We recommend using sodium bicarbonate to treat life-threatening cardiotoxicity from tricyclic and/or tetracyclic antidepressant poisoning. COR 1, LOE B-NR.

t is reasonable to use sodium bicarbonate to treat life-threatening cardiotoxicity caused by poisoning from sodium channel blockers other than tricyclic or tetracyclic antidepressants. COR 2a, LOE C-LD.

It is reasonable to use extracorporeal life sup- port, such as VA-ECMO, to treat refractory cardiogenic shock from sodium channel blocker poisoning. COR 2a, LOE C-LD.

It may be reasonable to use Vaughan-Williams class Ib antidysrhythmics (eg, lidocaine) to treat life-threatening cardiotoxicity from class Ia or Ic sodium channel blockers. COR 2b, LOE C-LD.

It may be reasonable to use intravenous lipid emulsion to treat life-threatening sodium channel blocker poisoning refractory to other treatment modalities. COR 2b, LOE C-LD.

Editorial Comment: Use sodium bicarb for cardiotoxicity; consider ECMO. May use lidocaine.


Sympathomimetics

We recommend sedation for severe agitation from sympathomimetic poisoning. COR 1, LOE B-NR.

We recommend rapid external cooling for life-threatening hyperthermia from sympathomimetic poisoning. COR 1, LOE C-LD.

Vasodilators, such as phentolamine and/or nitrates, are reasonable for coronary vasospasm from sympathomimetic poisoning. COR 2a, LOE C-EO.

Mechanical circulatory support, such as intra- aortic balloon pump or VA-ECMO, is reasonable for cardiogenic shock from sympathomimetic poisoning refractory to other treatment measures. COR 2a, LOE C-EO.

Prolonged use of physical restraint without sedation is potentially harmful.

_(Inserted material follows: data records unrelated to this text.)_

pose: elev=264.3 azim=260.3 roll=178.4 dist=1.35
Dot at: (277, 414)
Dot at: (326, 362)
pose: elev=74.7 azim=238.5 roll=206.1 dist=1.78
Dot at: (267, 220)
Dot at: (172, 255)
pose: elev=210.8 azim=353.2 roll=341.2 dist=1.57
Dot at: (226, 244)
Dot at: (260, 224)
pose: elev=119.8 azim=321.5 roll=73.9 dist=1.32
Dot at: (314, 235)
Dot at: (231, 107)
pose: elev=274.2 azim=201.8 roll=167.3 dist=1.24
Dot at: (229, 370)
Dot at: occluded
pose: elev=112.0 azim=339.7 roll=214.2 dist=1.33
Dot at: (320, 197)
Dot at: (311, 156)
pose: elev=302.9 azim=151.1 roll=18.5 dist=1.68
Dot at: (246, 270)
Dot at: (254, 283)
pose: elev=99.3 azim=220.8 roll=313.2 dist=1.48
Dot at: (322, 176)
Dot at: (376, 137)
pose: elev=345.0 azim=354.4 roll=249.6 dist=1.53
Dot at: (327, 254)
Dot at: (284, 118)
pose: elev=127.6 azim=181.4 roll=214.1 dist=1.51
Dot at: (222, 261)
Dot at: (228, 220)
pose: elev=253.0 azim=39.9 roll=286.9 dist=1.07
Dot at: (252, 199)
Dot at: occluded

COR Harm, LOE C-LD.

Editorial Comment: Sedate and cool these patients; consider VA-ECMO; avoid prolonged physical restraints.


ECMO

It is reasonable to use VA-ECMO for persistent cardiogenic shock or cardiac arrest due to poison- ing that is not responsive to maximal treatment measures. COR 2a, LOE C-LD.

It is reasonable to use VA-ECMO for persistent dysrhythmias due to poisoning when other treat- ment measures fail. COR 2a, LOE C-LD.

The effectiveness of VA-ECMO for poisoned patients with cardiovascular collapse from causes other than cardiogenic shock has not been established. COR 2b, LOE C-EO.

Editorial Comment:  Consider ECMO in treatment refractory patients.